Oh and I have another lady I see occasionally who I used to work with before she retired but she's ten years older than me and much less physically fit so we don't share the same interests (apart from grandchildren) or abilities....

Kateykrunch Wed 28-Jun-17 15:04:30

I went to a new group on Monday, a clique of 4 ignored me, and 2 ladies sat on the end seats of a row of four ignored me. If that had been the other way round, I would have said, oh, come and sit here, but, I decided to persevere (I have been known to sneak away as I feel really awkward in this sort of situation) and I sat on my own at another set of four seats. Another lady came in, saw the spare seats near me, sat there, but looked in the opposite direction, so I started to talk to her, she was really glad I had and said she was glad to have made a friend, we enjoyed the class together, no one else spoke to anyone other than who they had come with, we swopped email addresses and are both looking forward to the next class. Success!

carol58 Wed 28-Jun-17 16:12:36

Well done Kateykrunch! She may turn out to be your new bestie ?

NanaandGrampy Wed 28-Jun-17 16:16:19

I'm in Essex too, I attended one lovely GN get together at Bluewater but had to miss the 2nd.

I'm meeting one lady I met at that get together tomorrow in Rayleigh but I'm sure we'd be happy to meet up with anyone else.

Do pm me if you're nearby , we could arrange something for a couple of weeks time - after all you can never have too much coffee and cake ;-)

Kateykrunch Wed 28-Jun-17 17:38:06

Arrr, thanks Carol.

bluangel Sun 30-Jul-17 20:27:45

I also don't have any friends,the odd acquaintance via texts or fb. I left all my friends behind when I moved from middx to east coast with my children several years ago ( lone/single parent) My oldest ones grew up and moved out and are now mostly busy with their own family lives (don't see GC as much as I'd like) or clubbing life lol and I guess I'm feeling that loss. Now its just me and my youngest two (10,13) although I'm busy with what that still entails and I'm not 'alone' I do miss female company, camaraderie and it would be nice to have friends to chat with, confide in and meet up with regularly. I've gone through so much in the last decade on my own and I'm fed up with talking everything through in my head because I have no friends,no idea how to change things though?
I've accepted,in my early 50's I will remain single but would like to think I could still have at least one female friendship ?

Janet1234 Tue 22-Aug-17 09:25:54

I live in cardiff have 2 sisters who don't bother with me and no friends. I feel very lonely and it's making me depressed.

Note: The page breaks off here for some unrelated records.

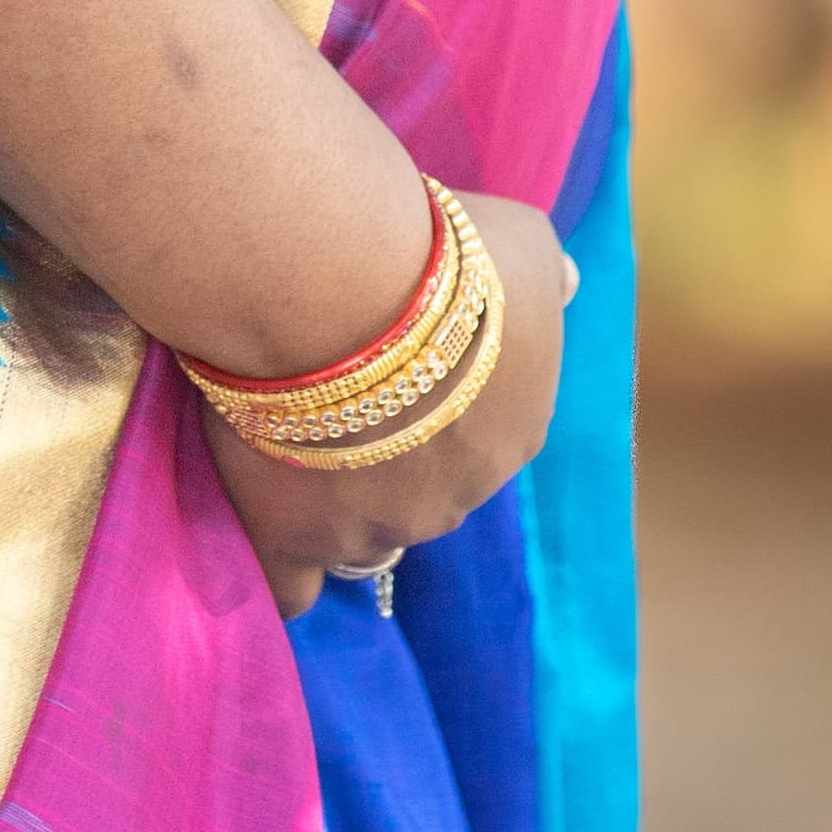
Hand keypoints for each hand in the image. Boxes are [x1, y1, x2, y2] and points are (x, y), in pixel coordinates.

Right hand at [201, 193, 571, 623]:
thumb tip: (563, 285)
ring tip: (287, 437)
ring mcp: (374, 527)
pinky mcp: (294, 538)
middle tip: (340, 387)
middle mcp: (456, 497)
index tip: (395, 355)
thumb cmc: (430, 254)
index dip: (439, 400)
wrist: (332, 283)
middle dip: (389, 451)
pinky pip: (291, 587)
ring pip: (360, 531)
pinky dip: (283, 568)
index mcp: (514, 430)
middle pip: (424, 489)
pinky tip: (268, 531)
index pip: (484, 434)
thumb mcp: (521, 245)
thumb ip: (541, 277)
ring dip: (335, 496)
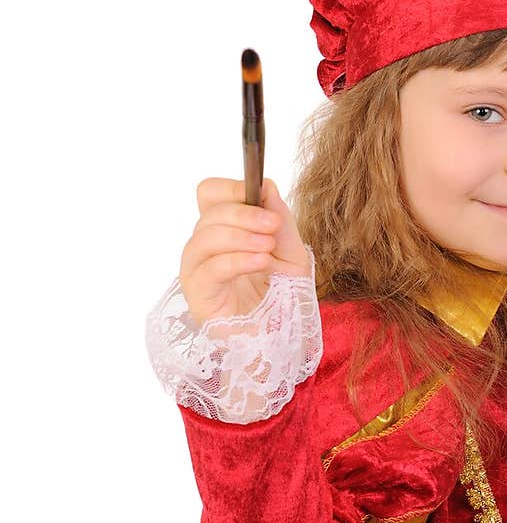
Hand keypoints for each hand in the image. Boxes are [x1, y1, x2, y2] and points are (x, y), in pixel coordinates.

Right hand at [179, 177, 311, 327]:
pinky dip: (237, 260)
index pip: (209, 195)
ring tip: (267, 247)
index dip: (230, 188)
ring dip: (240, 236)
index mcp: (223, 232)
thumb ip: (280, 220)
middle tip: (272, 225)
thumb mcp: (292, 252)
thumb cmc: (283, 296)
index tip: (260, 191)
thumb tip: (267, 186)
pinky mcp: (199, 298)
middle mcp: (205, 249)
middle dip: (243, 213)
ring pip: (204, 238)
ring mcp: (198, 273)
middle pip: (208, 213)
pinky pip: (210, 269)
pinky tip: (260, 262)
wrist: (283, 337)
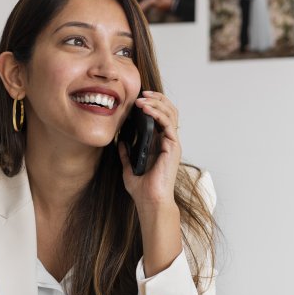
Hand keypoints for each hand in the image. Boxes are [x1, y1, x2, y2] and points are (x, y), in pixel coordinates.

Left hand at [119, 90, 180, 211]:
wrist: (150, 201)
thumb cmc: (143, 188)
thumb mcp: (128, 168)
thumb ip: (126, 154)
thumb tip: (120, 142)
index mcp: (160, 144)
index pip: (161, 117)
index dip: (153, 104)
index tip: (139, 98)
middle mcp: (168, 142)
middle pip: (169, 111)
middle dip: (157, 98)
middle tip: (142, 93)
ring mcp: (172, 144)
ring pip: (171, 114)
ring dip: (157, 103)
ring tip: (142, 99)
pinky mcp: (173, 147)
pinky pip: (168, 124)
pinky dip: (158, 114)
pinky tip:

Janet1234 Tue 22-Aug-17 09:40:20

Any one here from cardiff

Libralady Wed 23-Aug-17 19:47:54

If any of you ladies are in Manchester or Trafford area I would love to meet up. Please get in touch. All my friends are still married.

Jane65 Mon 28-Aug-17 19:07:28

If there's anyone living around the Gloucester/Cheltenham area I would be interested in meeting up for a coffee and a chat.

pocket4321 Wed 30-Aug-17 11:44:27

lonely at 72.Any one live in or around Preston ,who want to chat ,

Tweedle24 Wed 30-Aug-17 12:21:57

Civil Service, NHS and other large organisations have Retirement fellowships. If you ever worked for them, look on line for your local branch. They are always ready to welcome new members and they usually have regular meetings and trips.

There is also the WI and U3A. Some local community centres hold coffee mornings and lunch clubs. Local churches often have similar schemes.